╭──

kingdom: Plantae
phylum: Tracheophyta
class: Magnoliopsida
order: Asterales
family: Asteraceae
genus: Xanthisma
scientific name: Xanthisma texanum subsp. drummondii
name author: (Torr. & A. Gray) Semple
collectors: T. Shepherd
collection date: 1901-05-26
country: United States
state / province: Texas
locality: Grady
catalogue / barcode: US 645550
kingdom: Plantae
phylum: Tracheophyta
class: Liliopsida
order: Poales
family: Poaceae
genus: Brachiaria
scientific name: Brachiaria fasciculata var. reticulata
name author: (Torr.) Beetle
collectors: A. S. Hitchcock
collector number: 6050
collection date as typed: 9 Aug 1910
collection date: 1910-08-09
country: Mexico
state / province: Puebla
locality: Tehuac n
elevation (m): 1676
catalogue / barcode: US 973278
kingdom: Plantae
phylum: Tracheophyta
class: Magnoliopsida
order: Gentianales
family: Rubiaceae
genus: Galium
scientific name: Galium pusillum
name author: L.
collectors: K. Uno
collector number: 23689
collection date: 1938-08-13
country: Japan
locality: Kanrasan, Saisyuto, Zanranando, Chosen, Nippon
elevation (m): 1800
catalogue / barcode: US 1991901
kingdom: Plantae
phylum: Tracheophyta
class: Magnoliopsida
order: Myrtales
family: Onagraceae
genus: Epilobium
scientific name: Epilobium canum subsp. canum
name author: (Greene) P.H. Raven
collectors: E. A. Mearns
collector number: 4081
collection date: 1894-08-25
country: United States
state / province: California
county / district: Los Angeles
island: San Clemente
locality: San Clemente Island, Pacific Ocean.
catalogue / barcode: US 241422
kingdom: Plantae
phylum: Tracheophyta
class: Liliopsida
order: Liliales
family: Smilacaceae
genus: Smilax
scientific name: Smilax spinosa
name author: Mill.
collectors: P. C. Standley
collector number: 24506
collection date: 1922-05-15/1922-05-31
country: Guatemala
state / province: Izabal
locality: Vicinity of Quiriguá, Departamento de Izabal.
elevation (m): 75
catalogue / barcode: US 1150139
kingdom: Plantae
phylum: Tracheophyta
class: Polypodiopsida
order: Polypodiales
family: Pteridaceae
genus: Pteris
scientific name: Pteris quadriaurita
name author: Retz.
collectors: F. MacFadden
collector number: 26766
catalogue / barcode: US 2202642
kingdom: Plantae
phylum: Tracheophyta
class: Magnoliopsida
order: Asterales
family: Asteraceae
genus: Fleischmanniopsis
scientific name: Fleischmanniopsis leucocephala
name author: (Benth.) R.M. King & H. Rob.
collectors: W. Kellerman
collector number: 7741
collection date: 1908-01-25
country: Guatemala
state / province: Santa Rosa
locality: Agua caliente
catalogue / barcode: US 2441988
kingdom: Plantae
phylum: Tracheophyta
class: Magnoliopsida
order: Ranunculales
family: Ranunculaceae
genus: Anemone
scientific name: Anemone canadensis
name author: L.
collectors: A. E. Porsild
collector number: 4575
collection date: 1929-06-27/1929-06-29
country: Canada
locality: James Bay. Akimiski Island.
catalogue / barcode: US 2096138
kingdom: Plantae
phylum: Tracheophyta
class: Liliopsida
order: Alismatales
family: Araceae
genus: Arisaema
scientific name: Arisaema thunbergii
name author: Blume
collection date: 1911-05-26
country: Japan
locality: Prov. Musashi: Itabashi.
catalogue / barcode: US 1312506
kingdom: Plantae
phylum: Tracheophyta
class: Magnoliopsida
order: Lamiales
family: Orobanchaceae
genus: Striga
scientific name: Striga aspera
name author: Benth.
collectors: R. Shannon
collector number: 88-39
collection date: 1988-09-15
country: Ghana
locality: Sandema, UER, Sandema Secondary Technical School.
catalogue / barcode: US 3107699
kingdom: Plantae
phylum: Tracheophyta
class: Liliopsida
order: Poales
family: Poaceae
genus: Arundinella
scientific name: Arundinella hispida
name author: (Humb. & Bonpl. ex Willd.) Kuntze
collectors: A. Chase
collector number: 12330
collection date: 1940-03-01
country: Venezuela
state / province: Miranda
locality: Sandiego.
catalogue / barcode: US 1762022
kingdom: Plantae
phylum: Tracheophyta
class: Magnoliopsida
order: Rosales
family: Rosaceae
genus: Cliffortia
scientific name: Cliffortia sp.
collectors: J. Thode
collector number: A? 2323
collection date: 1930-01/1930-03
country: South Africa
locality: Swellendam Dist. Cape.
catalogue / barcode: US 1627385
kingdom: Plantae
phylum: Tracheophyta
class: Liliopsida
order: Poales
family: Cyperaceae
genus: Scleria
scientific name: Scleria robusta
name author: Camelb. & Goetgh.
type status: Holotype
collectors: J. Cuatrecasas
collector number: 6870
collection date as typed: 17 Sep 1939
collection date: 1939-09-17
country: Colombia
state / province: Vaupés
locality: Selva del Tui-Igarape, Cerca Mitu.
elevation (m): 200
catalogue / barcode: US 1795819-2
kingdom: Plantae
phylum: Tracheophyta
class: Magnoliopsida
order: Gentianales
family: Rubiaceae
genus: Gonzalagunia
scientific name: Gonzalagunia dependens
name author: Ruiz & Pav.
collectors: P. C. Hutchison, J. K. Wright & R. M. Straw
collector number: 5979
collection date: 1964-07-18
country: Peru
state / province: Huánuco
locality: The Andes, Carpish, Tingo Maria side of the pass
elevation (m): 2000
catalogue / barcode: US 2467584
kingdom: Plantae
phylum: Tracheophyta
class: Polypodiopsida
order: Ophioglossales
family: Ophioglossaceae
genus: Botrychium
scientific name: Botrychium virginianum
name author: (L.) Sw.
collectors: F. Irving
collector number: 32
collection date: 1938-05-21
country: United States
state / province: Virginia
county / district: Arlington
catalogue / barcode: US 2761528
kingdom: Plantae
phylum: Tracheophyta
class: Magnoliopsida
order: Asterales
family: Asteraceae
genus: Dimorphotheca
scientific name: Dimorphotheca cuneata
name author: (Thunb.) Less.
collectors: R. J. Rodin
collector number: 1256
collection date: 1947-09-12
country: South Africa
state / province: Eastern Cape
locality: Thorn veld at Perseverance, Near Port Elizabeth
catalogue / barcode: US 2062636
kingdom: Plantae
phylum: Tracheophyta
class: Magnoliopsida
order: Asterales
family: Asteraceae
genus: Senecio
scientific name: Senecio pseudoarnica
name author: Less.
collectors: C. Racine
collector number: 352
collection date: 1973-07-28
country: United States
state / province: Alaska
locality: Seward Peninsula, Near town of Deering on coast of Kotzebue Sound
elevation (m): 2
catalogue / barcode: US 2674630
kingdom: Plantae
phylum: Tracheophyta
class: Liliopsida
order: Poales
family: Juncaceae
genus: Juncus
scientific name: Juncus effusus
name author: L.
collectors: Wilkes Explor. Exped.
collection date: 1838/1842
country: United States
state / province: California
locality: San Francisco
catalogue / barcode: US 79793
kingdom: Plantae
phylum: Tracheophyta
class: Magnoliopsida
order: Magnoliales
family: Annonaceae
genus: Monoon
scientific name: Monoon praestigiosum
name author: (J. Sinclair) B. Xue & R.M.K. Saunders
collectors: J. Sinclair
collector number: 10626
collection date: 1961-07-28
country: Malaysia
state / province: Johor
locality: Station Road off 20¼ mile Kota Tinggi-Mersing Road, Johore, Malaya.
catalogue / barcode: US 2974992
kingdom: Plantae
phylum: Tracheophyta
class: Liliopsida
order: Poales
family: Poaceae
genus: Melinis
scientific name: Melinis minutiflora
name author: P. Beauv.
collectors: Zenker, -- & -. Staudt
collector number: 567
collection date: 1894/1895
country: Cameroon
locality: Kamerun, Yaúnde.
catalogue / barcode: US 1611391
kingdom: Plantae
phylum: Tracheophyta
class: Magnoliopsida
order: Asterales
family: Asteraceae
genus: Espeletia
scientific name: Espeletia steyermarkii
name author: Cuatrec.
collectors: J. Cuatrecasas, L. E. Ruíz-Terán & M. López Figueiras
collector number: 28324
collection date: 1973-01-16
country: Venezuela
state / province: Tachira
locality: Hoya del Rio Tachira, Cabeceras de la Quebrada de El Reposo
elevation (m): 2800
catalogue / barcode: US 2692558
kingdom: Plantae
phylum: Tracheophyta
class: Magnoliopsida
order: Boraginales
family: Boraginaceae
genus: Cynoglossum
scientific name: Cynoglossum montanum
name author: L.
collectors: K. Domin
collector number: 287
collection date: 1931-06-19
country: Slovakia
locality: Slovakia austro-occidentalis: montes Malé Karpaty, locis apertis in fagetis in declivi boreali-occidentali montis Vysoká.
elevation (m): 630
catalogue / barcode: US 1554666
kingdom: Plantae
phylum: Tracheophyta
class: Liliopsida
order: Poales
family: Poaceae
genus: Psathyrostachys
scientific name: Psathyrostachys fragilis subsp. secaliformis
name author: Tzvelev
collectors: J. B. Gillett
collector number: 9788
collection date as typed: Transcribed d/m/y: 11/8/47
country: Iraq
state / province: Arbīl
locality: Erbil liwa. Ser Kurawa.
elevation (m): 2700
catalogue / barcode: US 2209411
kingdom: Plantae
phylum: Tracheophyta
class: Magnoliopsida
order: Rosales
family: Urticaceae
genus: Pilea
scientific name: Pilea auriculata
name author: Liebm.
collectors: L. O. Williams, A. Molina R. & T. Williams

╰──

**TASK PROMPT**
Can you repeat the lines of the records word for word, starting at the line with "genus: Cynoglossum" and ending at the line with "collector number: 9788", both included?

**IN RESPONSE**
genus: Cynoglossum
scientific name: Cynoglossum montanum
name author: L.
collectors: K. Domin
collector number: 287
collection date: 1931-06-19
country: Slovakia
locality: Slovakia austro-occidentalis: montes Malé Karpaty, locis apertis in fagetis in declivi boreali-occidentali montis Vysoká.
elevation (m): 630
catalogue / barcode: US 1554666
kingdom: Plantae
phylum: Tracheophyta
class: Liliopsida
order: Poales
family: Poaceae
genus: Psathyrostachys
scientific name: Psathyrostachys fragilis subsp. secaliformis
name author: Tzvelev
collectors: J. B. Gillett
collector number: 9788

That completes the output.